Elara didn’t blink. “I ask questions to help you find your own answers.”
Evelyn smiled. “No, Doctor. You ask them to see which version of me is answering today.”
---
"Control is the Most Addictive d**g"
Control is the most addictive d**g.
Not h****n. Not dopamine. Control. It masks itself as competence, certainty, even care. But deep down, it's about leverage. In therapy, the one with the notebook always has the power.
And sometimes... I think that’s why I stayed.
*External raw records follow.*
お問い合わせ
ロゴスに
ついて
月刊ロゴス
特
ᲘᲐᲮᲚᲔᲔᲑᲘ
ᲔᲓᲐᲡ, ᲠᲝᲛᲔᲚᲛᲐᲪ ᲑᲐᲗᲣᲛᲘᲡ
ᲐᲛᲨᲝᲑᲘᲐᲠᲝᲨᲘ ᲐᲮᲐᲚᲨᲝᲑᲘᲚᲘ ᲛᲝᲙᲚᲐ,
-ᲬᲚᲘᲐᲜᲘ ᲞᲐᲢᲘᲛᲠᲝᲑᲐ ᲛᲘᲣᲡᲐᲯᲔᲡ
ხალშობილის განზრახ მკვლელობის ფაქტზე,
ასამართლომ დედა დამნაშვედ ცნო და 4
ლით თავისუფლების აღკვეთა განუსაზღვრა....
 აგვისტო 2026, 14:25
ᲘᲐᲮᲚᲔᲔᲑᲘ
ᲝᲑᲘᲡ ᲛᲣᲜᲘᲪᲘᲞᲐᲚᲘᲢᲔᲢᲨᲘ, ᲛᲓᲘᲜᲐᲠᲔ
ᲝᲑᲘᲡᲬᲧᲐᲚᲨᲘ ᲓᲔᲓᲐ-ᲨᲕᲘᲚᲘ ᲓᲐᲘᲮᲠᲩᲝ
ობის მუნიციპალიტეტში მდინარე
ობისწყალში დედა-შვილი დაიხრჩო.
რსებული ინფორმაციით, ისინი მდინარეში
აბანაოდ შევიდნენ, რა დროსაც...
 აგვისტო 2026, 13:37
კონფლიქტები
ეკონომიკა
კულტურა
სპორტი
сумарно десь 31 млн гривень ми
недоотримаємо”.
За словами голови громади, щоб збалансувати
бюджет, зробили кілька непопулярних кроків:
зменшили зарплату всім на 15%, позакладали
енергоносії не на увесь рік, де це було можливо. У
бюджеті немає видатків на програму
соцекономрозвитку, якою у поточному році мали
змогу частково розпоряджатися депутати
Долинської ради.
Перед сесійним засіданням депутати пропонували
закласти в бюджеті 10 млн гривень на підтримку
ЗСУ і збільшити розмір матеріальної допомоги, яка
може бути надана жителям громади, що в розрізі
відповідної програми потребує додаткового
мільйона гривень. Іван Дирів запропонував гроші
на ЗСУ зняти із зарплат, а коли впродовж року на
Not to help Evelyn,but to contain her.
The tape recorder from that session had gone missing during the Mirros shutdown. But Elara remembered every detail—her notes, her observations, the growing fear that what they were studying wasn’t just pathological.
It was intentional.
---
Psychological Note
Dissociative Identity Disorder (DID) is often misunderstood as mere “split personalities.” In reality, it is a survival response—a psychic fragmentation caused by overwhelming trauma, usually in early childhood. The “alters” are not intruders, but protectors. Each holds a memory, a wound, or a coping function the core self could not contain.
Elara’s finger paused on a line written in Evelyn’s own hand, tucked between pages:
> The mirror doesn’t reflect you—it replaces you.
That phrase again.
She snapped the folder shut, heart hammering. This wasn’t over. The files, the letter, the whispers in her memory—they were all pointing to one place,Mirros.
And someone, somewhere, wanted her to find it.